We found a few items that theoretically aligned to our project that also held together and built a scale with these items:

-- Students are using science and engineering knowledge and practices to promote justice in their communities.

-- Students share their interests with me (through surveys, exit tickets, journal entries, etc) to use in planning instruction.

-- Students are learning that science is a cultural activity, influenced by the time, place, and who the scientists are.

-- Students’ ideas and questions guide and organize my instruction.

-- Students continually revise their models, explanations, and claims during a unit.


For this scale of questions, the treatment group increased almost two points on average (M = 1.947, SD = 2.20, n = 19) compared to a slight decrease for control teachers (M = -0.067, SD = 2.41, n = 30). The means and variances differed likely less than 5% of the time for this scale, F(1, 47) = 8.703, p = .005, partial eta-squared = .156, Cohen’s f = .429.

t-tests

One thing this analysis was lacking was interpretability. My team had a hard time understanding the methods of ANCOVA and how a covariate works with S-pooled (who doesn't!?!), and I consulted experts outside our teams to evaluate the validity of using a simple GAIN score (pre-test score sum on the validated scales minus the corresponding post-test score sum). In some respects, this is actually a better measure because it does not assume perfect reliability (read more here). For me, the more important reason to use gain scores was interpretability: it would be much easier to explain to others HOW one result was different than the other.

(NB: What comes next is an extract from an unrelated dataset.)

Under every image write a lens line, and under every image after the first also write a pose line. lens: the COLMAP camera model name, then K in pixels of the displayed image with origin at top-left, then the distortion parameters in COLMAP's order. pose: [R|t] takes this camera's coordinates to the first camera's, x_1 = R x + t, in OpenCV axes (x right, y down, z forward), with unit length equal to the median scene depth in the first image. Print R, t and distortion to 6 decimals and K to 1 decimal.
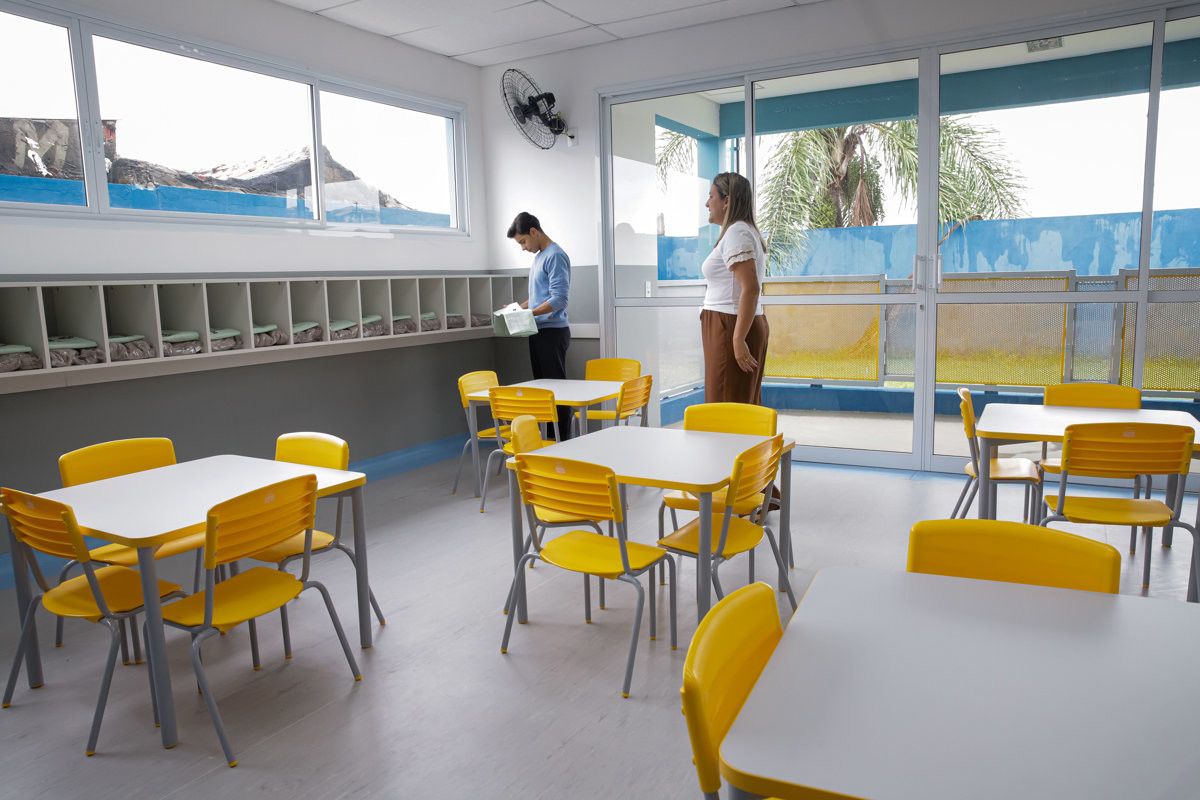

The t-tests did not show any of the scales to be significant when the ANCOVAs had not (as expected), but it was much more enjoyable to walk our 10-person team through the analysis.

Conclusions

Our pre- post- test model with A/B testing was a success - we determined that the experimental project had an impact on teacher self-reported practice - on the order of 2 points on a 5-point scale of teacher beliefs.  This is a moderate effect per Cohen's f


This difference is attributable to the course because of the random assignment of teachers to the course, satisfying the assumptions of time-dependence and independence (Robinson, 1970).